Drilled cuttings or produced water reinjection, drilling operations, and even wellbore stimulation are operations that can exploit the knowledge of natural fractures around wellbores. However, there is currently no robust model that quantifies Natural Fracture Density (NFD) around wellbores, to manage the highlighted operations. This is a problem when one considers environmental pollution caused by drilling waste leakage through natural fractures. During wellbore construction, natural fractures may enhance lost circulation, which causes well-control problems. Existing predictive models cannot quantify the NFD (which is in units of count per meter) around the wellbore because of the limitations in handling the total strain. Hence, it becomes difficult to understand how geomechanical parameters, wellbore geometry, or petrophysical variables affect the NFD. Thus, this study was carried out to eliminate these gaps.
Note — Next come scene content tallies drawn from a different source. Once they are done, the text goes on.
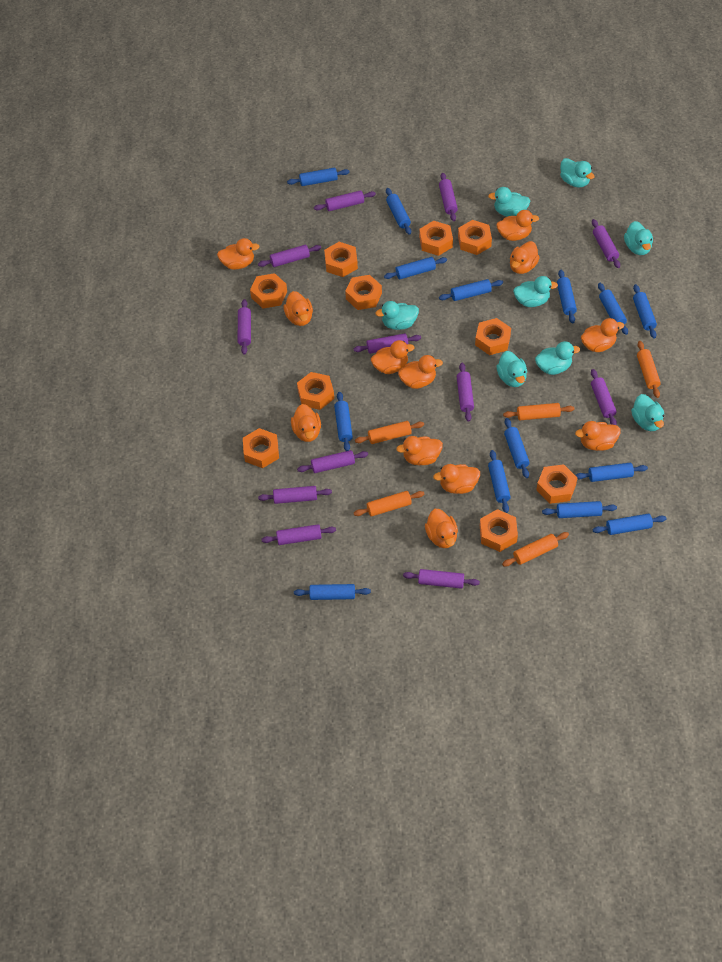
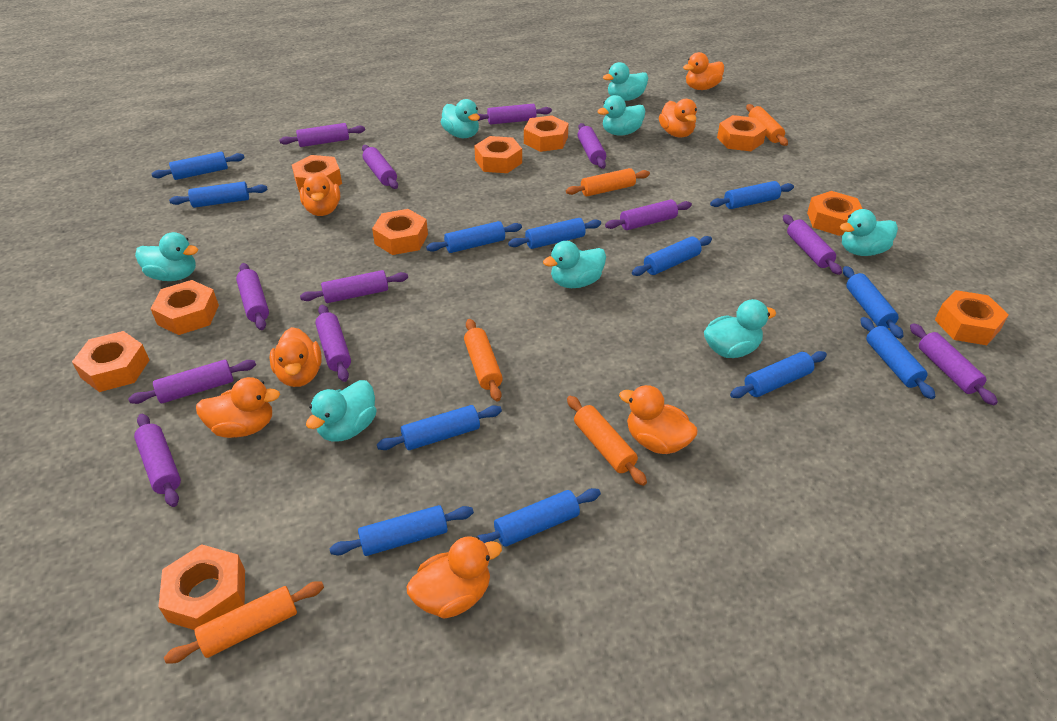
blue rolling pin: 14 -> 12
orange duck: 12 -> 7

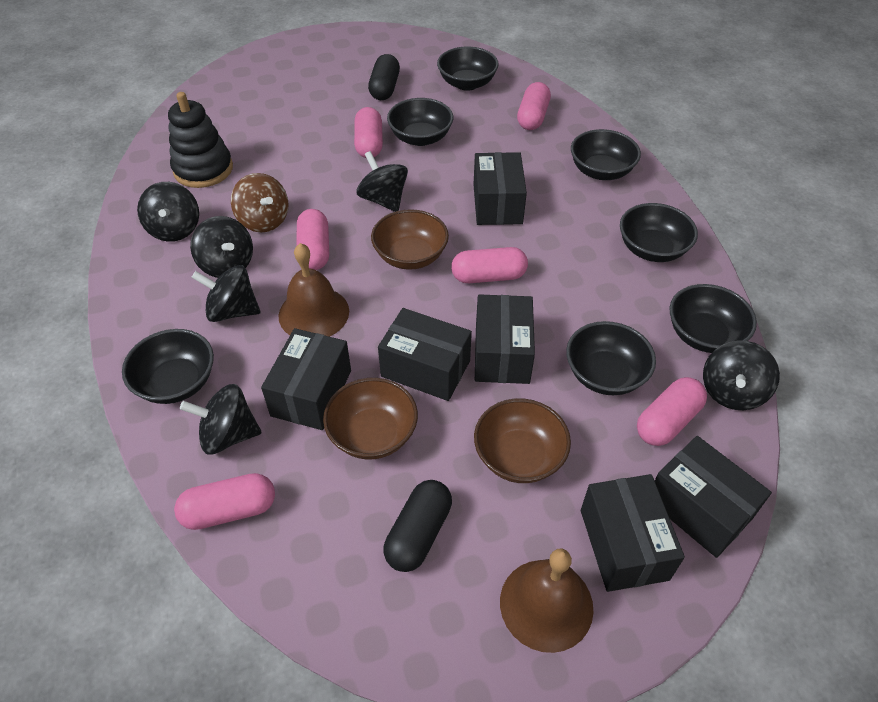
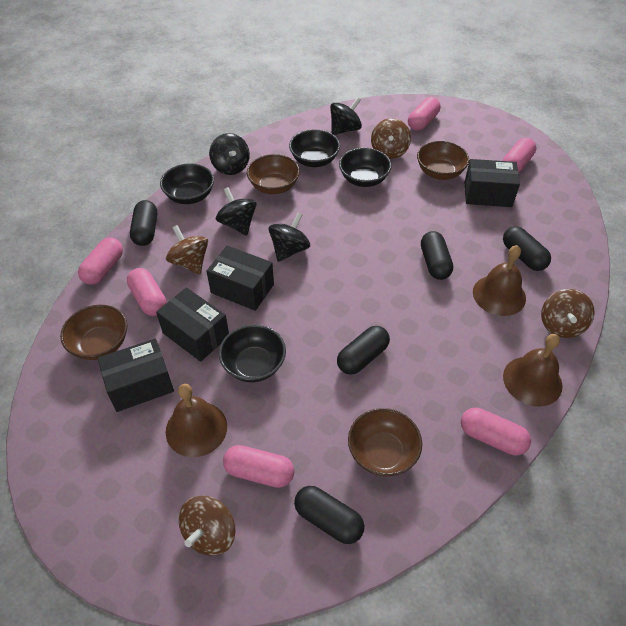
black bowl: 7 -> 4
black box: 6 -> 4
black capsule: 2 -> 5
black spinning top: 6 -> 4
black stacking toy: 1 -> 0
brown bell: 2 -> 3
brown bowl: 3 -> 4
brown spinning top: 1 -> 4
The strain energy of poroelastic rocks, fracture-area energy, and geomechanical analysis were combined to quantify the NFD. The total strain was decomposed into deviatory strain and volumetric strain, using the principal stresses. Then, based on geomechanical analysis, the tangential, axial, and radial stresses were incorporated, using Kirsch's wellbore stresses. The model was applied to a wellbore that is near the Atlantic Ocean, on the passive continental margin of the Niger Delta Basin, and comprising paralic sandstones of the Miocene. The results showed that the NFD decreased from the walls of the wellbore exponentially. Increasing the wellbore inclination reduced the NFD, but the increase in porosity caused the NFD to increase. The increase in Poisson's Ratio (PR) showed a different relationship with the NFD. The NFD reduced slightly as PR was increased from 0 to 0.2, but increased significantly as PR was increased from 0.2 to 0.5. In addition, the NFD oscillated sinusoidally with the azimuth, at some frequency. The results were validated by different literature sources and field observations.